Built-in extensions: .png, .jpg, .jpeg, .gif, .webp, .svg, .bmp, .ico, .html, .css, .js, .ts, .py, .txt, .md, .csv, .json, .jsonl, .xml, .yaml, .yml, .sql, .pdf, .ipynb, .parquet, .zip, .gz.
User context
HTTP routes always execute as the service principal — the SP's Databricks credentials are used for all API calls. User identity is extracted from the x-forwarded-user header and passed to the volume's access policy for authorization. This means UC grants on the SP (not individual users) determine what operations are possible, while policies control what each user is allowed to do through the app.
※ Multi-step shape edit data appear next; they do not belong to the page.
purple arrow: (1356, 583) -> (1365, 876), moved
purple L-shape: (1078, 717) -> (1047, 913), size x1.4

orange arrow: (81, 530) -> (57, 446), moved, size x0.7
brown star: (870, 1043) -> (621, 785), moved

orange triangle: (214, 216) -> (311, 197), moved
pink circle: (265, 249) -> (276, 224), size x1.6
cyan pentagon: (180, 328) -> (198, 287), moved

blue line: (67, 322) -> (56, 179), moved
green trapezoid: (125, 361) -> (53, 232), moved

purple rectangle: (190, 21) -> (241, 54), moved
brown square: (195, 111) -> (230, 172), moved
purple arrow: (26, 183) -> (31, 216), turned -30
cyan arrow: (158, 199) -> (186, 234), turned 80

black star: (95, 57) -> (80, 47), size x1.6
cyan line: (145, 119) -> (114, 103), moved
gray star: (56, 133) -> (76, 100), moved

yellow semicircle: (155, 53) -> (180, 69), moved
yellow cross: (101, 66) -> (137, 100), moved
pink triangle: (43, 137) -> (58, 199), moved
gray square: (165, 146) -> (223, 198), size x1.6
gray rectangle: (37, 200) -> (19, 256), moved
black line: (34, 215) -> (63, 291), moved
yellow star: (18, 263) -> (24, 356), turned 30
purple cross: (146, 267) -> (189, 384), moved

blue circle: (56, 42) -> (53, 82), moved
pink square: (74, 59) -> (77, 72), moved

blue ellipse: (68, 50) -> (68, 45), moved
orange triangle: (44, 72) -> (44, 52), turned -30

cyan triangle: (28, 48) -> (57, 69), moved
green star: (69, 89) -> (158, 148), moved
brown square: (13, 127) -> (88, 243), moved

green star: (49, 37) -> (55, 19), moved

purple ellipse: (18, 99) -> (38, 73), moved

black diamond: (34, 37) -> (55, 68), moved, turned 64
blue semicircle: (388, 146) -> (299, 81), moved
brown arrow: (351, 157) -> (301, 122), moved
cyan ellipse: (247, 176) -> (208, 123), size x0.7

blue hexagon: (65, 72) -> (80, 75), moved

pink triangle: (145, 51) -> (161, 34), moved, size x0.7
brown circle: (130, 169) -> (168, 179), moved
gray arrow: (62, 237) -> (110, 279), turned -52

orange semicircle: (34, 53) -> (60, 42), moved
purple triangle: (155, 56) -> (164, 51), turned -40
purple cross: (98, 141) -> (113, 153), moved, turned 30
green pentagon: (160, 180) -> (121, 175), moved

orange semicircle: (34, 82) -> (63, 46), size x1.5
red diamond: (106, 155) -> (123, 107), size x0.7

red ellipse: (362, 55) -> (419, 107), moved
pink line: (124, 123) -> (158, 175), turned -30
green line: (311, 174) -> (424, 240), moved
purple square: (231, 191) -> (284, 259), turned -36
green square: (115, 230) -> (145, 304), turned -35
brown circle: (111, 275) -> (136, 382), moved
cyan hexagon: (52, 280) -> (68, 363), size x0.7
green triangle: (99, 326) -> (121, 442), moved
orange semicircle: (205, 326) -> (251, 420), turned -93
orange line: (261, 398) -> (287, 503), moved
The programmatic API returns a VolumeHandle that exposes all VolumeAPI methods directly (service principal) and an asUser(req) method for OBO access. Calling any method without asUser() logs a warning encouraging OBO usage but does not throw. OBO access is strongly recommended for production use.
Resource requirements
Volume resources are declared dynamically via getResourceRequirements(config) based on discovered + configured volumes. Each volume key generates a required resource with WRITE_VOLUME permission and a DATABRICKS_VOLUME_{KEY_UPPERCASE} environment variable.
For example, if DATABRICKS_VOLUME_UPLOADS and DATABRICKS_VOLUME_EXPORTS are set, calling files() generates two required volume resources validated at startup — no explicit volumes config needed.
Error responses
All errors return JSON:
{
"error": "Human-readable message",
"plugin": "files"
}
| Status | Description |
|---|---|
| 400 | Missing or invalid path parameter |
| 403 | Policy denied "{action}" on volume "{volumeKey}" |
| 404 | Unknown volume key |
| 413 | Upload exceeds maxUploadSize |
| 500 | Operation failed (SDK, network, upstream, or unhandled error) |
Frontend components
The @databricks/appkit-ui package provides ready-to-use React components for building a file browser:
FileBrowser
A composable set of components for browsing, previewing, and managing files in a Unity Catalog Volume:
import {
DirectoryList,
FileBreadcrumb,
FilePreviewPanel,
} from "@databricks/appkit-ui/react";
function FileBrowserPage() {
return (
<div style={{ display: "flex", gap: 16 }}>
<div style={{ flex: 1 }}>
<FileBreadcrumb
rootLabel="uploads"
segments={["data"]}
onNavigateToRoot={() => {}}
onNavigateToSegment={() => {}}
/>
<DirectoryList
entries={[]}
onEntryClick={() => {}}
resolveEntryPath={(entry) => entry.path ?? ""}
/>
</div>
<FilePreviewPanel selectedFile={null} preview={null} />
</div>
);
}
See the Files (UC) components reference for the full props API.